ChannelLife New Zealand - Industry insider news for technology resellers
Story image
Search to purchase will cause voice AI tech to bloom
Mon, 22nd Oct 2018
FYI, this story is more than a year old

Business owners and marketers are being encouraged to take note of the increasing significance of voice and AI marketing technologies and the impact of these on the way consumers will research and buy online.

ClearPoint CEO Hamish Rumbold highlighted that the rise of voice as a tool can no longer be seen as an emerging technology, but the next wave of commerce.

“It's predicted that 50% of search will be made by voice, powered by tech, by 2020. This is a seismic shift and has some big implications for businesses and marketers to think about,” Rumbold says.

“Search is a critical path to purchase. That's why this is so significant. In the US alone, it is estimated purchases made through devices such as Google Home and Amazon's Echo are projected to leap from $2b to $40b by 2022”.

The shift to voice and the role it will play in the future of commerce and attracting advertising revenues is why Google, Apple, Amazon, and Microsoft are all investing heavily in digital assistants and smart speakers.

In just a few years of launching Amazon Alexa, Amazon went from having a 0% share in the home speaker market to over 50%.

This year it is estimated that over 100 million smart speakers will be installed.

This is significant, but the smart speaker market represents just a fraction of the devices and channels in which AI assistants will exist. By 2021 it is estimated the number of installed AI assistants will overtake the number of humans on the planet.

Siri, Google Now, Alexa, and voice and AI platforms like WeChat already exist on our devices and are already becoming app consolidators, meaning they are one voice assistant giving you access to millions of apps.

These are search and commerce platforms, that will not only develop deeper relationships with customers but also platforms that will attract billions in marketing dollars.

Google and Amazon are both investing significantly in smart speakers, digital assistants, and AI platforms to ensure customers continue to start their ‘end to end' retail experience with them. They also continue to invest in their commerce marketplace and delivery to your door capability. Both Amazon and Google have acquired smart home device companies like Amazon Key, Ring, Nest and others.

“Today you can order your groceries from Amazon Wholefoods on Alexa, give the delivery person an Amazon key code to access your house, and have your groceries delivered just inside your door or your car. In the future, when customers are more comfortable, Amazon and Wholefoods envision a service that actually puts these groceries straight into your fridge,” Rumbold says.

“To put it simply, they are investing in simplifying the customer experience end to end and, at the same time, in the future of marketing and retail.

Rumbold advises that organisations should start investing now.

“Ensure you put the customer need first and build a platform that you are in control of - not just a chatbot. Use modern architecture and decouple what is proprietary and unique to your business like your customers' systems of records or your knowledge base on your business. Natural language processing algorithms can then enable you to plug in third-party apps as required. Then scale and adapt this as technology changes over time.

→ **RECORDED DATA**
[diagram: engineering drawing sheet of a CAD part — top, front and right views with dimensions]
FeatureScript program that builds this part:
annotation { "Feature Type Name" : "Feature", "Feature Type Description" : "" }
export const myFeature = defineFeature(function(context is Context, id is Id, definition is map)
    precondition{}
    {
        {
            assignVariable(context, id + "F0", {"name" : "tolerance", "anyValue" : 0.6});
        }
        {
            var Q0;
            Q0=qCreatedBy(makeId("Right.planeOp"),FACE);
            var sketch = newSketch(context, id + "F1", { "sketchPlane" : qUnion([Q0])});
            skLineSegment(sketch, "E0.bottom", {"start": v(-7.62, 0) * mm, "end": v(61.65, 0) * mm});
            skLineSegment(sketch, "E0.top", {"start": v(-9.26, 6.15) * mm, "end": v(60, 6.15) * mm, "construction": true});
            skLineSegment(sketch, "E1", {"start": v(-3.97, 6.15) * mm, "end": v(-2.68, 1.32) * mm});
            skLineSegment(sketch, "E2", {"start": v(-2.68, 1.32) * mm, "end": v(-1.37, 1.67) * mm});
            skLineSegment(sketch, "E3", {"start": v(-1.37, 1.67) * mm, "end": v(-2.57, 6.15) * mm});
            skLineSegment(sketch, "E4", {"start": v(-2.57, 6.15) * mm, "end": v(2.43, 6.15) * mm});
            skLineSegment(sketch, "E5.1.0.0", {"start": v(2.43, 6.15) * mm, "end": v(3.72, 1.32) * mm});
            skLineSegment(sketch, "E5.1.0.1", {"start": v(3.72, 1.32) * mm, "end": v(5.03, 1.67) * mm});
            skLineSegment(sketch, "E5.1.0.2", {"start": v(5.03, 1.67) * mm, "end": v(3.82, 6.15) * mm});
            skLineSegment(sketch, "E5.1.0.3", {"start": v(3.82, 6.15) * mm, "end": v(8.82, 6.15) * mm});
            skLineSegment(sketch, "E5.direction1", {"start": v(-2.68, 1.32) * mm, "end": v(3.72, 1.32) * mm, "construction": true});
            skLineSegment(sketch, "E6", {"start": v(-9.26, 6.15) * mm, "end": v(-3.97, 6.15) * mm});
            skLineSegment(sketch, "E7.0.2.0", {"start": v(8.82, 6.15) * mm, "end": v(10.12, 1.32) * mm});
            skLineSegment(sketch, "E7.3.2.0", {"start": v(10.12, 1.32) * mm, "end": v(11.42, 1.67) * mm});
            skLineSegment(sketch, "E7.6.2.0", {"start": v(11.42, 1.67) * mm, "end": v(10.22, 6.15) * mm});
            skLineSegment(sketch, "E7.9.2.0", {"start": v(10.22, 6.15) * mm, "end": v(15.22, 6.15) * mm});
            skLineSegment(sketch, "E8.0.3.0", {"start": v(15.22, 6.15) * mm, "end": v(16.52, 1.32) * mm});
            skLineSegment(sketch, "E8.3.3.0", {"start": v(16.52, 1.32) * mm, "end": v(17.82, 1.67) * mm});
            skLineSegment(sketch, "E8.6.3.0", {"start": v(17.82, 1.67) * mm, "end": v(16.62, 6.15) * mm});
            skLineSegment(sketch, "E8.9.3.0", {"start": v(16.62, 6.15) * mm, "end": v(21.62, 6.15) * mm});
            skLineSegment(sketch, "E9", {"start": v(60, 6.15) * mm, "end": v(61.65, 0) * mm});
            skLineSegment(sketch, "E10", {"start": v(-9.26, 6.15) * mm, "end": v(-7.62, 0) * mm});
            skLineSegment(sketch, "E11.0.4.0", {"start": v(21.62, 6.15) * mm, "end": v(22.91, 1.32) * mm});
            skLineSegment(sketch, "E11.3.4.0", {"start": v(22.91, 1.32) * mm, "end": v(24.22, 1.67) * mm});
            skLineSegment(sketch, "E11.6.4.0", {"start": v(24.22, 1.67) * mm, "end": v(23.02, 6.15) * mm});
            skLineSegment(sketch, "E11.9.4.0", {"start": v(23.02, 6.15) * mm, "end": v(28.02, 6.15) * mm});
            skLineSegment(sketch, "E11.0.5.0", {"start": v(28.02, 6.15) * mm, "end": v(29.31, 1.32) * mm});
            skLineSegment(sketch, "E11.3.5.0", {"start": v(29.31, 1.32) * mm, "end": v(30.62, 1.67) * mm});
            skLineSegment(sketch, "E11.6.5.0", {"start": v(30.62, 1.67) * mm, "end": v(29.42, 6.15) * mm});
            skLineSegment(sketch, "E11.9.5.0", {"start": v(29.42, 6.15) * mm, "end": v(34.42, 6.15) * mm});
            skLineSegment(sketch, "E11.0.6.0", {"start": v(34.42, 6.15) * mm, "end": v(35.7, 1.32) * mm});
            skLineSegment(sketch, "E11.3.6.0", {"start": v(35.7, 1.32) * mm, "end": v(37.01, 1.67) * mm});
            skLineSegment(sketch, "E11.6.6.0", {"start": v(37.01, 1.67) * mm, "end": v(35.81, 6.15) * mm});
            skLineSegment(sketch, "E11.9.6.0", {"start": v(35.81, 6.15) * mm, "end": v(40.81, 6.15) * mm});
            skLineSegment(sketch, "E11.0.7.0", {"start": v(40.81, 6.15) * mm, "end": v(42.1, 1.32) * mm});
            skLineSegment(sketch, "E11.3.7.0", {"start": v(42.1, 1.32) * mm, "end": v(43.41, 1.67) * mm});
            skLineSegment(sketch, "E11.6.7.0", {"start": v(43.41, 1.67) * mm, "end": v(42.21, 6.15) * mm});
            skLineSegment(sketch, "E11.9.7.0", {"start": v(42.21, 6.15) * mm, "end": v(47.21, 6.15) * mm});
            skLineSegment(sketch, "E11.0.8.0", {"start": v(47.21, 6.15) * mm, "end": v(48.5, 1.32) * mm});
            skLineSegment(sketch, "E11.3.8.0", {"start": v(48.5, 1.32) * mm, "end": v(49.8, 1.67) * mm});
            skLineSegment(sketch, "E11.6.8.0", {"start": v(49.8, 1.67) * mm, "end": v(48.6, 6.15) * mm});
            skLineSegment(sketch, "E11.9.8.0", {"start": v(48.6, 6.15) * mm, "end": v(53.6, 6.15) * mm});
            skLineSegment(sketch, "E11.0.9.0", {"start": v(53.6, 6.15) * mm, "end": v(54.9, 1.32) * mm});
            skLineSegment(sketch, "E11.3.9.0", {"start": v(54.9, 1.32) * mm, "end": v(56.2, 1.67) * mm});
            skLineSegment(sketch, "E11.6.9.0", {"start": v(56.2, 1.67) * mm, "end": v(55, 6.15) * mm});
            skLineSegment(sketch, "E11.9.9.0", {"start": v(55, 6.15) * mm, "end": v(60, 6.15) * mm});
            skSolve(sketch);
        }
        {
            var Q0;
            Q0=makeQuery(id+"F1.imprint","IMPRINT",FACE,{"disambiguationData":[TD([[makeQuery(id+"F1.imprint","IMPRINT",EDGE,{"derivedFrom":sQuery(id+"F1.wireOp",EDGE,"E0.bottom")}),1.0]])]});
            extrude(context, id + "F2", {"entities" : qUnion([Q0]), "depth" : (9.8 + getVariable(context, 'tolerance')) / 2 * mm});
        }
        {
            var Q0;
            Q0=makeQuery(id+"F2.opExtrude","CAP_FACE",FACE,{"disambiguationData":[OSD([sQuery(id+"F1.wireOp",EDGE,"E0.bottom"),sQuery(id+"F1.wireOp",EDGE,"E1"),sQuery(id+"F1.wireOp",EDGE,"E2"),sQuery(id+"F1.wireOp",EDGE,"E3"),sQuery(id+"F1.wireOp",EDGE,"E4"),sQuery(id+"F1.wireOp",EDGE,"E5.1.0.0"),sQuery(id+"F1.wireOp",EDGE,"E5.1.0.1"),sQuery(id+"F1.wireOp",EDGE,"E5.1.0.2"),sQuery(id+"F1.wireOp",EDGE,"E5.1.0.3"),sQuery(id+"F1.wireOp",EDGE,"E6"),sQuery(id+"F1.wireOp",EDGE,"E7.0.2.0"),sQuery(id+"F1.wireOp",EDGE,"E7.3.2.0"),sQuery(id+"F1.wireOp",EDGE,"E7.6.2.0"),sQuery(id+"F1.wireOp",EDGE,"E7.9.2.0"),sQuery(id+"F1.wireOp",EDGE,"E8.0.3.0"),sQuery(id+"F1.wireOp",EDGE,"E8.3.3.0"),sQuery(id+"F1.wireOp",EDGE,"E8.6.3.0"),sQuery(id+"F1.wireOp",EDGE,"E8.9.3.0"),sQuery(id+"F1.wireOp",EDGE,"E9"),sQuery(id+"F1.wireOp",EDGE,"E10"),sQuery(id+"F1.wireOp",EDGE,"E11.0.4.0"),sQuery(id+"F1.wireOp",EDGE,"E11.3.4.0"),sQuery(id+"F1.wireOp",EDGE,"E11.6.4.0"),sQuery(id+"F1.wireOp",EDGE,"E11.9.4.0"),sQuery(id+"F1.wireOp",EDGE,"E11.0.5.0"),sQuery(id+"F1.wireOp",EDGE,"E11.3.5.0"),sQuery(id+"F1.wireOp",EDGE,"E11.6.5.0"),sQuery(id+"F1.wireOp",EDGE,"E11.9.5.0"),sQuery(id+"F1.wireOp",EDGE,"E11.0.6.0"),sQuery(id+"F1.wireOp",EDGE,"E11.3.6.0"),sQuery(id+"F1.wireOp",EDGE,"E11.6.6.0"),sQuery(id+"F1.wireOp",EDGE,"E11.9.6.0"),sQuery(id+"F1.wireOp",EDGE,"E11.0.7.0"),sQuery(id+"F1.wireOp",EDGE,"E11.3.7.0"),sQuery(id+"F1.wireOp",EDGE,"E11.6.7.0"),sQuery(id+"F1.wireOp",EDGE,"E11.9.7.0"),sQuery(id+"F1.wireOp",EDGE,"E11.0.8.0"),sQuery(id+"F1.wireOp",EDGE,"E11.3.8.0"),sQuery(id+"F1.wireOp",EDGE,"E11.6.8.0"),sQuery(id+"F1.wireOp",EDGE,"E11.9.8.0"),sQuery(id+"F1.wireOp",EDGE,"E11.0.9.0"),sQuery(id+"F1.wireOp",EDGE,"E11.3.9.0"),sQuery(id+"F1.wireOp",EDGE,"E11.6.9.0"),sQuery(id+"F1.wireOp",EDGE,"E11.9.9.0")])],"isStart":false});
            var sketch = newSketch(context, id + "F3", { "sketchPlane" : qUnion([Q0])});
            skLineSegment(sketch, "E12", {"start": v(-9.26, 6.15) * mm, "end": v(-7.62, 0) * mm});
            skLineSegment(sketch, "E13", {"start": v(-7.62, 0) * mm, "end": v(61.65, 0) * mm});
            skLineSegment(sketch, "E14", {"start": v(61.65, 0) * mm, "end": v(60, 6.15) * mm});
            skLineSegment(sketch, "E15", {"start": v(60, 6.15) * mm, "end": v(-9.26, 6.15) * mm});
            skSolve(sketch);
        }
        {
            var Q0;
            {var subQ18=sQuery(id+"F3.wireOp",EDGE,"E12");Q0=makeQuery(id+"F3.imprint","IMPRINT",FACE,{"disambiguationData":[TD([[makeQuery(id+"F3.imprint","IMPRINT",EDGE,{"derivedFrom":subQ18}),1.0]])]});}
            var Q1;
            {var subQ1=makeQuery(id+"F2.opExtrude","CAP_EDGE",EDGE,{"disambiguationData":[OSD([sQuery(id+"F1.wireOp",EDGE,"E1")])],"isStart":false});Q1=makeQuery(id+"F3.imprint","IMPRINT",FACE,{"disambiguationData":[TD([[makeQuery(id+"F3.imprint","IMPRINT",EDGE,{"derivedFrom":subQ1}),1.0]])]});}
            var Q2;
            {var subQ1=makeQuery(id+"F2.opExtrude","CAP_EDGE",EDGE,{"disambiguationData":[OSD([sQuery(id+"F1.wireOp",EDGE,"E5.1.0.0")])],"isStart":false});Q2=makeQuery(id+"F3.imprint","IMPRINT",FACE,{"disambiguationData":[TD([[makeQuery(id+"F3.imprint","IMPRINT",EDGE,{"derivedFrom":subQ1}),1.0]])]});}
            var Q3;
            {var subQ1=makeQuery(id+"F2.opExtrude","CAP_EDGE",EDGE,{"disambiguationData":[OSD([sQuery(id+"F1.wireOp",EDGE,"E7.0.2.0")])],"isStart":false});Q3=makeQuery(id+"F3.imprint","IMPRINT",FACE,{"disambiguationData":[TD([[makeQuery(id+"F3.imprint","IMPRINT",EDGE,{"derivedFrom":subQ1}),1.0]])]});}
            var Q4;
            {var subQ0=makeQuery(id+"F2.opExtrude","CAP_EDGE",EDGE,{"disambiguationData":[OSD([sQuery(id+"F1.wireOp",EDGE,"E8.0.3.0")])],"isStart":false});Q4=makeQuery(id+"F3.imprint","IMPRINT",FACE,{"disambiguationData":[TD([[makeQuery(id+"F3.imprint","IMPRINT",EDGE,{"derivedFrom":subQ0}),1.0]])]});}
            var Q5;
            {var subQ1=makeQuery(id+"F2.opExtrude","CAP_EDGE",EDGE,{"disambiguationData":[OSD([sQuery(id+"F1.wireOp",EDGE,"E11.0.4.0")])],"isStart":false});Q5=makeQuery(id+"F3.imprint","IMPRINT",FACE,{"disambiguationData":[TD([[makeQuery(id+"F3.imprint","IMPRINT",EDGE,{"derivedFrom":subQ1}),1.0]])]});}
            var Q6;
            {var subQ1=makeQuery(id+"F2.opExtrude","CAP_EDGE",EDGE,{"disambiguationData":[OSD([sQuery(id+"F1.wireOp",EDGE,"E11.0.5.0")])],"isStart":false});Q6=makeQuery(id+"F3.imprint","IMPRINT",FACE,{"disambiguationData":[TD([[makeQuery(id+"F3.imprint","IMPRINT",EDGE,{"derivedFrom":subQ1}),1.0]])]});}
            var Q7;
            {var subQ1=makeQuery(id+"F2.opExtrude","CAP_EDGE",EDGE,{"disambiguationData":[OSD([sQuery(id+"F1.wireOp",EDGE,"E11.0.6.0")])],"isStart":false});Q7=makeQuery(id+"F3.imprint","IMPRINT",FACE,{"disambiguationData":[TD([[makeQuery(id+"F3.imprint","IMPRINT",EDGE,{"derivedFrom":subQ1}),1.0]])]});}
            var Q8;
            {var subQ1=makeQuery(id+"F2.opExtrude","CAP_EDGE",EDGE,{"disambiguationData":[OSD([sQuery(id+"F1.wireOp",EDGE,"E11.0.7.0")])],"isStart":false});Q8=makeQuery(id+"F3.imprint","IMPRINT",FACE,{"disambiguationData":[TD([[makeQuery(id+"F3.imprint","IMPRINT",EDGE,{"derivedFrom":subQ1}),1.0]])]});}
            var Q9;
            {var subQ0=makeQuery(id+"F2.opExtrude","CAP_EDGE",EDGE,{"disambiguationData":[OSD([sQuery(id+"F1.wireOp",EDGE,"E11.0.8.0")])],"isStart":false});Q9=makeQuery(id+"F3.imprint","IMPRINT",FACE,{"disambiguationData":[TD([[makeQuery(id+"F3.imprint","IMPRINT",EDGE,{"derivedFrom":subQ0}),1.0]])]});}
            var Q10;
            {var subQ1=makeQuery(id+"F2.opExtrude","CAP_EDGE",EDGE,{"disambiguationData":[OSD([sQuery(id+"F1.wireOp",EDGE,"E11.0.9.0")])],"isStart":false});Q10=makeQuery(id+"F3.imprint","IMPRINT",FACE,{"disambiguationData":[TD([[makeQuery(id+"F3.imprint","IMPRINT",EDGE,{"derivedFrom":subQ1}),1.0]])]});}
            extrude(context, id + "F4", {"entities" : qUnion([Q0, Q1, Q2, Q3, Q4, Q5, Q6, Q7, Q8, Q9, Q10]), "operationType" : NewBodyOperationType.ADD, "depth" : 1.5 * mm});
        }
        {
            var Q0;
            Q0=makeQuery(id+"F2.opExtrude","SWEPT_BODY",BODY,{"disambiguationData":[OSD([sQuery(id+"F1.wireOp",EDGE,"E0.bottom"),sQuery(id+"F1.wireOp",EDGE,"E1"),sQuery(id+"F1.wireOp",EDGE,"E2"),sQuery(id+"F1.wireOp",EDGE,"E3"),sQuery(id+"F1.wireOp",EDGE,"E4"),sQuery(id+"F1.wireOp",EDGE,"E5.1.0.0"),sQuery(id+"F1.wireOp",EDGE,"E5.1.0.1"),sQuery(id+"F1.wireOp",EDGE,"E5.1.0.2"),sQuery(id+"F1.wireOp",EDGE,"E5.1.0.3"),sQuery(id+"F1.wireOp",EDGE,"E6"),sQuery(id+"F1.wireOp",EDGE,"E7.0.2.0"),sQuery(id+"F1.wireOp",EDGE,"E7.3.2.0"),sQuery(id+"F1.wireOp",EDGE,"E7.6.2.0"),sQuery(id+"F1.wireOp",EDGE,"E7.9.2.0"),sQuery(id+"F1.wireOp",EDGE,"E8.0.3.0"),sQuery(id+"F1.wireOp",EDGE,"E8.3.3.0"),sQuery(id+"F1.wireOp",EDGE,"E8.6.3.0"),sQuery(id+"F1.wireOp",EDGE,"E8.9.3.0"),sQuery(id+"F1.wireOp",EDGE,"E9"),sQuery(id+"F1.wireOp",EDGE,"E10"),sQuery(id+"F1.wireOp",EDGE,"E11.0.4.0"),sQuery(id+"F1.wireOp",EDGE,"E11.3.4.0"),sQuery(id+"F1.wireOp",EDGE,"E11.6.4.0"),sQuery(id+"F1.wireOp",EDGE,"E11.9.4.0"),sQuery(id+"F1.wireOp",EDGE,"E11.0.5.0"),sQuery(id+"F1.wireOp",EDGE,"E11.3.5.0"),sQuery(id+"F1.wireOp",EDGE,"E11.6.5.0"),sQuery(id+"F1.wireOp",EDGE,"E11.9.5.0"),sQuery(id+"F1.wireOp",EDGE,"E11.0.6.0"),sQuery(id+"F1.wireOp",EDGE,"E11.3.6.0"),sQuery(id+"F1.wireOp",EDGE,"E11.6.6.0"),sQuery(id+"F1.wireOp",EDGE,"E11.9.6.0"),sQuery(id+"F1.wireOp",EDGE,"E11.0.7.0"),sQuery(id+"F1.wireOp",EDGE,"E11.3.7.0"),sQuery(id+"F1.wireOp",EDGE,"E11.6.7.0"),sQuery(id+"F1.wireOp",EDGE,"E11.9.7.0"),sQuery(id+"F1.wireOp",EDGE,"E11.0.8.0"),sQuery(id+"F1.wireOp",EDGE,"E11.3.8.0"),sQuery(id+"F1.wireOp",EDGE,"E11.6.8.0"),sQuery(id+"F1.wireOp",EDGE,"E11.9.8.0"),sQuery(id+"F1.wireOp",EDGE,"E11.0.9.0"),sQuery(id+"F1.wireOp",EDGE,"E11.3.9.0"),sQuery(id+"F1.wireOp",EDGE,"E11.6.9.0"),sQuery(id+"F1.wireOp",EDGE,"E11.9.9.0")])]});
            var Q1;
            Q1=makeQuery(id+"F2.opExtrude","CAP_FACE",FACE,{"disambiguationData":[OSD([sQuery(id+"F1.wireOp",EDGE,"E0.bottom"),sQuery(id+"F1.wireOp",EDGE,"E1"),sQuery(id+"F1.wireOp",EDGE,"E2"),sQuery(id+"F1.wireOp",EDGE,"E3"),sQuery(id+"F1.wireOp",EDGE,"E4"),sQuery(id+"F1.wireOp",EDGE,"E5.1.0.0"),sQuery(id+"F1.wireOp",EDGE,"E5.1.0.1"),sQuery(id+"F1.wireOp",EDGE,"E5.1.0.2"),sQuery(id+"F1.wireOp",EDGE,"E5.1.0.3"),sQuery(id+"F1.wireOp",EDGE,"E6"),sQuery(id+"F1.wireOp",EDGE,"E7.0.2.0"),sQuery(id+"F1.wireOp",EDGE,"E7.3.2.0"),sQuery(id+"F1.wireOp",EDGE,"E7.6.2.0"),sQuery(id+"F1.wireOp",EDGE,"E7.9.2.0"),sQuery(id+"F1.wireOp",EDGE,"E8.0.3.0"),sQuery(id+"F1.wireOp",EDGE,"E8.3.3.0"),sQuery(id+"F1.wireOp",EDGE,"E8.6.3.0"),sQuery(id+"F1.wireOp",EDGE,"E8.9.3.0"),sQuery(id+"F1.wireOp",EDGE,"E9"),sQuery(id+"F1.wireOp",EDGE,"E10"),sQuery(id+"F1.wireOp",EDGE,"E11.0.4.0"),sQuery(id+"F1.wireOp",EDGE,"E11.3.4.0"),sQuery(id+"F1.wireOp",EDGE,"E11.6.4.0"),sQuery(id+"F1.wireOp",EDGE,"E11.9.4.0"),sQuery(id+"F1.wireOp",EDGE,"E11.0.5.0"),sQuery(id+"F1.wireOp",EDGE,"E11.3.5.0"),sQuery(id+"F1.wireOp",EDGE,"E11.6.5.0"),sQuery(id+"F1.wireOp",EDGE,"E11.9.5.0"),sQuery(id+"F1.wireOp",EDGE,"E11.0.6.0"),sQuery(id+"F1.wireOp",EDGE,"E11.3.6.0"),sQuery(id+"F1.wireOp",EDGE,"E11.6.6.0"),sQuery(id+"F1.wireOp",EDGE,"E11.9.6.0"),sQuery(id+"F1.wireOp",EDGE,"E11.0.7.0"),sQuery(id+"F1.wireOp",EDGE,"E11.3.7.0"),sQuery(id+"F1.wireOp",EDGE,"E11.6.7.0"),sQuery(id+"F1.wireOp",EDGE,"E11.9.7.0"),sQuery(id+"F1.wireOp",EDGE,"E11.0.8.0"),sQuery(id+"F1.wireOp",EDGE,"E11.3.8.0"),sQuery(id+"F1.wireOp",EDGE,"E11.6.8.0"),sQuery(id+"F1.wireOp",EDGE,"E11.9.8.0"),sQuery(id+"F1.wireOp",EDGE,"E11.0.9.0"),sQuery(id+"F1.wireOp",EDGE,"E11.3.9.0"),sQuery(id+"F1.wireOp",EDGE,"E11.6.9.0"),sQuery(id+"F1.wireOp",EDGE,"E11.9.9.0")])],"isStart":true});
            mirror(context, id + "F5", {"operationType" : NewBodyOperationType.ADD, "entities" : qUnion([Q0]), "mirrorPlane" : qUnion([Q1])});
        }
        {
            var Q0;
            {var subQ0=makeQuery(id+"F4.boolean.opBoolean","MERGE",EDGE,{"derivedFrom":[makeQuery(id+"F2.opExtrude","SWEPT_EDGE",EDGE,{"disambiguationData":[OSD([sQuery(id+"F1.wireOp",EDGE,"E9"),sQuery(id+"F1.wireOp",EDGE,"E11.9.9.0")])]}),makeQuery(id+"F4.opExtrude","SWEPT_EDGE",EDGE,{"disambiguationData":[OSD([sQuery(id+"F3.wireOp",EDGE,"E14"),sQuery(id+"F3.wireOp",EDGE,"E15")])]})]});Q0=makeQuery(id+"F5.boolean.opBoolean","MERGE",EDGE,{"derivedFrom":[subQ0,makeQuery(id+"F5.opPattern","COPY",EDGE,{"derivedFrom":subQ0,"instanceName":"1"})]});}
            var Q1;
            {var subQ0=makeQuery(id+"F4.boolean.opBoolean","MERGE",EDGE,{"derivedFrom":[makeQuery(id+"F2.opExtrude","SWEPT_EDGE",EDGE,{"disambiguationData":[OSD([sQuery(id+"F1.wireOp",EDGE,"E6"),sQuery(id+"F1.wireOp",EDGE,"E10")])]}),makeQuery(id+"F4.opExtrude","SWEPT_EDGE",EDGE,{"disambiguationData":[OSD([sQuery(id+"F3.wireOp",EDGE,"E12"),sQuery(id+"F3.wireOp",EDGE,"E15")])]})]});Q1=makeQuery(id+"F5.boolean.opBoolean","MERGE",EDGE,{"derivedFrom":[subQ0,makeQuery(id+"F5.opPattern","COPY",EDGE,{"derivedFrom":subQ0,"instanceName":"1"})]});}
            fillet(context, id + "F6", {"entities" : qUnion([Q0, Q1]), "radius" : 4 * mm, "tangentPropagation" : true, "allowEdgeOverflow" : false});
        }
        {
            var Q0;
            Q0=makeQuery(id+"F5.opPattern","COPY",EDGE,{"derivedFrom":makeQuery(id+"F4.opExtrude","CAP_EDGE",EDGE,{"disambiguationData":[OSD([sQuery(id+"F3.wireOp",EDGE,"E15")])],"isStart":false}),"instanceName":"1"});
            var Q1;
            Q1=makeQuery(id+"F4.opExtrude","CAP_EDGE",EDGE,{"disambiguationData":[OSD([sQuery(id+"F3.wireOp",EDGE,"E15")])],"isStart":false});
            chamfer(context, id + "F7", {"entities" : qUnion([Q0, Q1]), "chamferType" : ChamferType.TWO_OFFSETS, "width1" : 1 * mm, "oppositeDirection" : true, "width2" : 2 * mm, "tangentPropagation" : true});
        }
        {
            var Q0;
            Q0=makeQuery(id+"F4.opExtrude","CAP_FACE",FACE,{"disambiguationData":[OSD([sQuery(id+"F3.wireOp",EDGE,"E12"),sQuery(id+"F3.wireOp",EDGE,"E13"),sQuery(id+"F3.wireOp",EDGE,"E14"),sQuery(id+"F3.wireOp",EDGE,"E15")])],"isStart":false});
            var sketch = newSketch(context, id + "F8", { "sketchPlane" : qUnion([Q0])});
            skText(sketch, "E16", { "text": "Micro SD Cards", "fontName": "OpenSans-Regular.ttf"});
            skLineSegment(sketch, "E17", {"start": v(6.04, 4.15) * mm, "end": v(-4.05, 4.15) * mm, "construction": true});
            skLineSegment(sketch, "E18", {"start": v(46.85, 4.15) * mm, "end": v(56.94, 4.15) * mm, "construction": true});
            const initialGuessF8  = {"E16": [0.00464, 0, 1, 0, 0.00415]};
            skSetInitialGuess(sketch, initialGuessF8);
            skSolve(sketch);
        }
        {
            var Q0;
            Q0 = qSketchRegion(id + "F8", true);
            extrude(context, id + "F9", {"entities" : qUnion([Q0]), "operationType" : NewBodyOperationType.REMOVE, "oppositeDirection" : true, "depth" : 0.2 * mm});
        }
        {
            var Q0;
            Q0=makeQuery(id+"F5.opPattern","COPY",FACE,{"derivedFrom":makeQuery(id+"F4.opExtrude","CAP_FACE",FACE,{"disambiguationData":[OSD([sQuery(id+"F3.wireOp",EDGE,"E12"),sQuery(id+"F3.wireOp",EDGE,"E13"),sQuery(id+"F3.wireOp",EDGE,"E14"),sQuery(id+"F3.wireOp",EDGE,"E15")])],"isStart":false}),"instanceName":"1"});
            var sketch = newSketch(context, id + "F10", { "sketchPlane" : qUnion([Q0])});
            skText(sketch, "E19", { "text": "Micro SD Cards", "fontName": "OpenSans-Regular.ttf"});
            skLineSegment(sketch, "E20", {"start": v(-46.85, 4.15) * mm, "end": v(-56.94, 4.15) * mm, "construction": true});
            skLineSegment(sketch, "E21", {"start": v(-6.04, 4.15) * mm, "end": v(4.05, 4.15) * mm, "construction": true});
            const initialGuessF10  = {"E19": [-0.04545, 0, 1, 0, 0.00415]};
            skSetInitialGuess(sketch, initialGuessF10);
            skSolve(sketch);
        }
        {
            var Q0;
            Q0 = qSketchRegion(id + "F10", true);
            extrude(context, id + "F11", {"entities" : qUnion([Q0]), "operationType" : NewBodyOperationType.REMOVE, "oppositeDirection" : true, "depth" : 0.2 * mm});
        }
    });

→ **TASK 1**
In the voice AI article, what share of the home speaker market did Amazon reach within a few years of launching Amazon Alexa?
→ **TASK 2**
Translate this sentence from the voice AI article into Spanish: "This year it is estimated that over 100 million smart speakers will be installed."

→ **TASK RESULT 1**
Over 50%.

→ **TASK RESULT 2**
Se estima que este año se instalarán más de 100 millones de altavoces inteligentes.